# Text start
Benavidez (27-0, 18 KOs) is much more concerned about hurting Crawford (33-0, 24 KOs) in the biggest fight of a pro career that began in January 2010. The former WBA interim super lightweight champion claims Crawford is overrated, an opportunist that capitalized on his chances to beat mostly smaller fighters.

“I just don’t like him, period,” Benavidez said. “He talks a lot of sh*t. He’s talking about Hispanic people, Mexican people, and I don’t play that. I don’t like that. I don’t go racist. He’s over here throwing racial slurs.

“I just don’t like the fact that first he talks the big talk, and then he tries to act like he’s an innocent, nice guy, when that’s not the case. I’m here, I’m humble, I love all my fans, all my people, whether it’s Mexicans, whites, Hispanics, anything. I love them all. To me, everyone’s the same. No one’s better than anyone else. But I just don’t like him. I don’t like him. And I’m gonna beat the f*** out of him Saturday.”

Getting shot before he got this title shot helped the 26-year-old Benavidez prioritize what’s important to him.

“Me getting shot, it made me realize that time doesn’t stop for anyone,” Benavidez said. “It doesn’t stop for anyone and the doctors said I wasn’t gonna box again. But just because the doctors said I’m not gonna do something doesn’t mean that’s gonna happen. If I wanna do it, I’m gonna do it, so I take all that as motivation.
# Text end
# Data entries start
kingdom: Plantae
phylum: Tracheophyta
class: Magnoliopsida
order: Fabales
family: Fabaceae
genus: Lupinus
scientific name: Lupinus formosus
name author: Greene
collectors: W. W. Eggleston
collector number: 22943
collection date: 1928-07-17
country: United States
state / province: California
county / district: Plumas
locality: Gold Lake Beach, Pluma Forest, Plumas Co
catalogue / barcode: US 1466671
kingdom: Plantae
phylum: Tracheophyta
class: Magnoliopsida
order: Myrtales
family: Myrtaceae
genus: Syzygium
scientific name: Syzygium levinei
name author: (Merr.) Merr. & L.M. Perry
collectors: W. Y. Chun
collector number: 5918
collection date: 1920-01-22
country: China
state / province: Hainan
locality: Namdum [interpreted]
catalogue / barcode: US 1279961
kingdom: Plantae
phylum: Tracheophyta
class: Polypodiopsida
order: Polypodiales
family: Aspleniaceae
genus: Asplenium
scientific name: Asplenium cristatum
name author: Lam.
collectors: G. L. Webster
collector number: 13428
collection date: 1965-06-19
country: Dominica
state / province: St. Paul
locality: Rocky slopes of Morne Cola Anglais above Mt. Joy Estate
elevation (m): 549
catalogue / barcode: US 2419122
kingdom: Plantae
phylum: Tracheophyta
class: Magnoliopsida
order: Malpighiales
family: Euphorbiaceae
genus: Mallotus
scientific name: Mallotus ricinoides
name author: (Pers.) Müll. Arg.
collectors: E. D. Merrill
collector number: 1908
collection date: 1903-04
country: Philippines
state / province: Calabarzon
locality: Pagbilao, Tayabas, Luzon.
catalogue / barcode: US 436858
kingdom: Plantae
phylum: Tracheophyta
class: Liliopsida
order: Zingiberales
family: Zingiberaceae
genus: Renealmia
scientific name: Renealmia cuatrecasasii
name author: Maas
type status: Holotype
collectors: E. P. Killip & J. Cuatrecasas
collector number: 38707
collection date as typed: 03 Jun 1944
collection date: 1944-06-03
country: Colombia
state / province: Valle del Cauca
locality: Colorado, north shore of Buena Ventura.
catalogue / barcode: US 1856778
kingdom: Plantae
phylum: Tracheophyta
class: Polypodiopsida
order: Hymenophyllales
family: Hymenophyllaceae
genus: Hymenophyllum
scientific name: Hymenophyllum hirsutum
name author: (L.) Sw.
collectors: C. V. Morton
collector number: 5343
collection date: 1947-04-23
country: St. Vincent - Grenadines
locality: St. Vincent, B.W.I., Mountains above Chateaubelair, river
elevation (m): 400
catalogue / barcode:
# Data entries end
▶ **What you need to do**:
• 1. In the boxing article, after "whether it's," which groups does Benavidez name when he says he loves all his people? List each one.
• 2. Repeat word for word the passage of the boxing article starting at "Benavidez (27-0, 18" and ending at "throwing racial slurs.".
• 3. According to the boxing article, when did Benavidez's pro career begin?

▶ **Answers for the tasks**:
• 1. Mexicans, whites, Hispanics

• 2.
Benavidez (27-0, 18 KOs) is much more concerned about hurting Crawford (33-0, 24 KOs) in the biggest fight of a pro career that began in January 2010. The former WBA interim super lightweight champion claims Crawford is overrated, an opportunist that capitalized on his chances to beat mostly smaller fighters.

“I just don’t like him, period,” Benavidez said. “He talks a lot of sh*t. He’s talking about Hispanic people, Mexican people, and I don’t play that. I don’t like that. I don’t go racist. He’s over here throwing racial slurs.

• 3. January 2010